Streit um Hindenburg: Ehre nur, wem Ehre gebührt

Auch in Bremen steht nun Hindenburgs Eignung als Ehrenbürger zur Debatte. Anlass ist die Wiederkehr des Weltkriegsbeginns.

Ungeliebter Ehrenbürger: Hindenburg beim Stapellauf der "Bremen". Bild: Archiv

BREMEN taz | „Auf diesen Mit-Ehrenbürger kann ich gut verzichten.“ So reagiert Klaus Hübotter auf die aktuelle Initiative, Paul von Hindenburg von der Bremer Ehrenbürger-Liste zu streichen. Hübotter ist Bremens jüngster Ehrenbürger, bei seiner Ernennung 2010 rief er im Rathaus zum energischen Protest gegen einen Neonazi-Aufmarsch in der Neustadt auf. Als dieser dann stattfand, stand Hübotter mit weiteren Ehrenbürgern an der Spitze der Gegendemonstration.

Bremen hat bislang 30 Ehrenbürger, den Ausschluss der Nummer 18, Hindenburg, beantragt nun die Fraktion der Linkspartei. Anstelle des Feldmarschalls und Reichspräsidenten, der Hitler am 30. Januar 1933 zum Kanzler ernannte, soll demnach Ludwig Quidde Ehrenbürger werden. Der engagierte Pazifist und Friedensnobelpreisträger des Jahres 1927 wird in Bremen nach Ansicht der Linkspartei bislang nicht ausreichend gewürdigt.
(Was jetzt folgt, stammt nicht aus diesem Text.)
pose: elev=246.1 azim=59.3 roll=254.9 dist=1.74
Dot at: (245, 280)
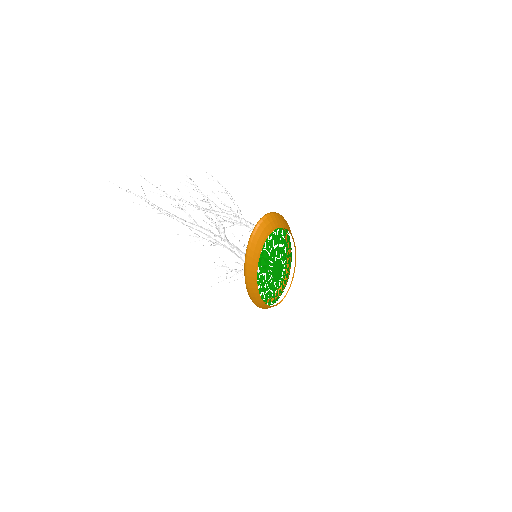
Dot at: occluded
Quiddes politisch-moralische Verdienste stehen außer Zweifel – doch der Vorschlag der Linkspartei übersieht die Hürde, dass nur Lebende Ehrenbürger werden können. Ihr Hindenburg-Vorstoß hingegen ist durchaus chancenreich: In immer mehr Kommunen ist der Militär nicht mehr mehrheitsfähig, er hat bereits zahlreiche Ehrenbürgerschaften und Straßenpatronate eingebüßt.

Mancherorts geschieht das mit der CDU, wie 2010 in Stuttgart, manchmal gegen sie, wie Anfang des Jahres in Kiel – aber es geschieht immer häufiger. 2013 in Hamburg zugunsten einer Otto-Wels-Straße, 2012 in Münster, zuvor in Köln und Dortmund in Bezug auf Ehrenbürgerschaften, schon 1945/46 in Gelsenkirchen und München.

Protokollchefin Birgitt Rambalski verweist darauf, dass in Bremen Ehrenbürgerschaften mit dem Tod des Ausgezeichneten ohnehin erlöschen – was den Senat aber nicht davon abhielt, sich 1946 offiziell von Adolf Hitler zu trennen. Der war bereits im März 1933 zum Bremer Ehrenbürger ernannt worden. „Die Tatsache der Verleihung und deren politisch-symbolische Begründung bleiben als solche über den Tod hinaus erhalten“, erklärt Rambalski. Schließlich handele es sich um „die höchste Ehre, die Bremen zu vergeben hat“.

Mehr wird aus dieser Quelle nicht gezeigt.